▶ Task material:
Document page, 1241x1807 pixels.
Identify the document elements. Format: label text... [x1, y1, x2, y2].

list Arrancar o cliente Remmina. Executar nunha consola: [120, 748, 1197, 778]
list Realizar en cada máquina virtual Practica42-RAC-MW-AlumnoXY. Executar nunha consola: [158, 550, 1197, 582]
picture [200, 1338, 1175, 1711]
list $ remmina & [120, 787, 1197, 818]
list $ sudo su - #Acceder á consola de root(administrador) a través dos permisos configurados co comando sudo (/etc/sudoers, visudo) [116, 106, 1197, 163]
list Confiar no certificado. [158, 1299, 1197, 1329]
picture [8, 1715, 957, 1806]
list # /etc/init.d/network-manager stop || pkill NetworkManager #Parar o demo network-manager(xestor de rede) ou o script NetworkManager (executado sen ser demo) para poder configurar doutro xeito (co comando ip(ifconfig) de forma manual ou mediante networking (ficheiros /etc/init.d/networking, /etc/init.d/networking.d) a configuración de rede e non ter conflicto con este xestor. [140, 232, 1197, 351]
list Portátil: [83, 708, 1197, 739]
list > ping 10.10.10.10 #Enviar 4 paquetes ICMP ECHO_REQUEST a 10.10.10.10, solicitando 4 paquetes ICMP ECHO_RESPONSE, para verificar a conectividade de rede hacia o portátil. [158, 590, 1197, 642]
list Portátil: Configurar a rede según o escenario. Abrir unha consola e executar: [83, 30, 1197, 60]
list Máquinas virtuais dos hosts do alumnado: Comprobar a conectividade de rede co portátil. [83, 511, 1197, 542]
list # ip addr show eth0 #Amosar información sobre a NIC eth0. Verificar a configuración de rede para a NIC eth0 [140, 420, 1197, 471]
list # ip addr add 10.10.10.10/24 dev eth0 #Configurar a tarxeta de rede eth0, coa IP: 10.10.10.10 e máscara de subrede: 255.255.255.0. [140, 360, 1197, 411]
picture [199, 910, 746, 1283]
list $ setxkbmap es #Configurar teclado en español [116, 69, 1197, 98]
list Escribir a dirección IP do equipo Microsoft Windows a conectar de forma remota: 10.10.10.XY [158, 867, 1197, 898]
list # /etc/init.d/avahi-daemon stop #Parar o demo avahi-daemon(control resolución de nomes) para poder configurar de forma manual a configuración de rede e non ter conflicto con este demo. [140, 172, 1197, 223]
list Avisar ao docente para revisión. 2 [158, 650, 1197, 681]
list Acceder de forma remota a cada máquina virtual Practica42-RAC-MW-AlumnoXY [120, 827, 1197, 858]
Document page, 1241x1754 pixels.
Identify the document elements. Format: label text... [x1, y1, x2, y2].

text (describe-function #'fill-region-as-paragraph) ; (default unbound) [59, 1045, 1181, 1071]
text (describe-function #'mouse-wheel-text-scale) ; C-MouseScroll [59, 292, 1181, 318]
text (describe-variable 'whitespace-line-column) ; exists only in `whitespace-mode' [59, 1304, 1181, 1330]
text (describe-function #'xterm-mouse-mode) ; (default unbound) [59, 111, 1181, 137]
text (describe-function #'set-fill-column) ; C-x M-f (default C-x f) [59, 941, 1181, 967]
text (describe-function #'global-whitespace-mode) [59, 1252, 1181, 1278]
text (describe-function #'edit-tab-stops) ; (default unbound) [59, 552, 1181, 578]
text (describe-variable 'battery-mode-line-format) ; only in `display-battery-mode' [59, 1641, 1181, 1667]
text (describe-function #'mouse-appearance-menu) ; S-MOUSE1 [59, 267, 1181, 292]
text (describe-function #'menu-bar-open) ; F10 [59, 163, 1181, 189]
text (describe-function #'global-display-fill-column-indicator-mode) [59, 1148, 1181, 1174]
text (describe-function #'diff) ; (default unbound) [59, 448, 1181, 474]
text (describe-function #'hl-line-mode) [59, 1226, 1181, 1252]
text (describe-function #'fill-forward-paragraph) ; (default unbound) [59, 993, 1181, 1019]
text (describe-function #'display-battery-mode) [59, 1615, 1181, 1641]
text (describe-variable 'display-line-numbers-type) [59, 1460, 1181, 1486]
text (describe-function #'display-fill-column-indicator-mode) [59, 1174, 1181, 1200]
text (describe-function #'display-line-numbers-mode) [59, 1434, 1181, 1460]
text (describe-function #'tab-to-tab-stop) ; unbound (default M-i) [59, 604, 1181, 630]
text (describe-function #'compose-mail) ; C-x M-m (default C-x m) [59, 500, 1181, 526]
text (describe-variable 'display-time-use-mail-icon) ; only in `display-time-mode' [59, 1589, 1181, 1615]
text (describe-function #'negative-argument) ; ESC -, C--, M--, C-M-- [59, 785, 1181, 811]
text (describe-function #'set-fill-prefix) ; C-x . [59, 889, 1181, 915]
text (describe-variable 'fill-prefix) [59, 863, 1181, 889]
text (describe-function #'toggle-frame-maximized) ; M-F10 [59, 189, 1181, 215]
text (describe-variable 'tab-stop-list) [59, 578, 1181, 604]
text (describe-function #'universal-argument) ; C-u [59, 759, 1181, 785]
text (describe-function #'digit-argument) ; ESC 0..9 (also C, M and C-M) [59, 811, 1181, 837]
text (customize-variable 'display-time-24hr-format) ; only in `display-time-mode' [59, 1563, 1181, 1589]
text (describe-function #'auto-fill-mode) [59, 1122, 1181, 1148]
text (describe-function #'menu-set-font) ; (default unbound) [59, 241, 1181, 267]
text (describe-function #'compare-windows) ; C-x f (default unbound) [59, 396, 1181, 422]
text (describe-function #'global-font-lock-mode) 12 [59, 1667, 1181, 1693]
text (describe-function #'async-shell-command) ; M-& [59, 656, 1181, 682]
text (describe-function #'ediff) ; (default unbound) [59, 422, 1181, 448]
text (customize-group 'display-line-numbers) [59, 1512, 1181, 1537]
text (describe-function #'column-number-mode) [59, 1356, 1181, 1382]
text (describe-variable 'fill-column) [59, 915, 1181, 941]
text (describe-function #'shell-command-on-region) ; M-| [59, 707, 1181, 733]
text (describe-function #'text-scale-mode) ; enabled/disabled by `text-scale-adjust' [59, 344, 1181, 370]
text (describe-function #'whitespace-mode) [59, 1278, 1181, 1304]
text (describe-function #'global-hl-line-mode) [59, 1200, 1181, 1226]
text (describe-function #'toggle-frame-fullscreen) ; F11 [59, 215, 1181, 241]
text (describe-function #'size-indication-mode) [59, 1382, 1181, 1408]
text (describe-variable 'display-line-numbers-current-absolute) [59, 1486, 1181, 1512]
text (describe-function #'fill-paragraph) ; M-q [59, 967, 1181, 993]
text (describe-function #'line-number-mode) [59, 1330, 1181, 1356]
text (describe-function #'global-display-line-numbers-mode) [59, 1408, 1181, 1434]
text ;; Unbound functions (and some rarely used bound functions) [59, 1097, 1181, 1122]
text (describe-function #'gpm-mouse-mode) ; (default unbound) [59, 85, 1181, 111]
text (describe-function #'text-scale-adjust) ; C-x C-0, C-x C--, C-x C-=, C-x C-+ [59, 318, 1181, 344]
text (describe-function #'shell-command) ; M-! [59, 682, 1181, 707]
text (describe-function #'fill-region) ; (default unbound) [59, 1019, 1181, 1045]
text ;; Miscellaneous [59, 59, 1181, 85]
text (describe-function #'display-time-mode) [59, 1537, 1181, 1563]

▶ What is required: Reproduce verbatim the lines beginning with the one containing "list Arrancar o" and continuing through the one containing "picture [8, 1715, 957, 1806]", including both of those lines.

▶ The output:
list Arrancar o cliente Remmina. Executar nunha consola: [120, 748, 1197, 778]
list Realizar en cada máquina virtual Practica42-RAC-MW-AlumnoXY. Executar nunha consola: [158, 550, 1197, 582]
picture [200, 1338, 1175, 1711]
list $ remmina & [120, 787, 1197, 818]
list $ sudo su - #Acceder á consola de root(administrador) a través dos permisos configurados co comando sudo (/etc/sudoers, visudo) [116, 106, 1197, 163]
list Confiar no certificado. [158, 1299, 1197, 1329]
picture [8, 1715, 957, 1806]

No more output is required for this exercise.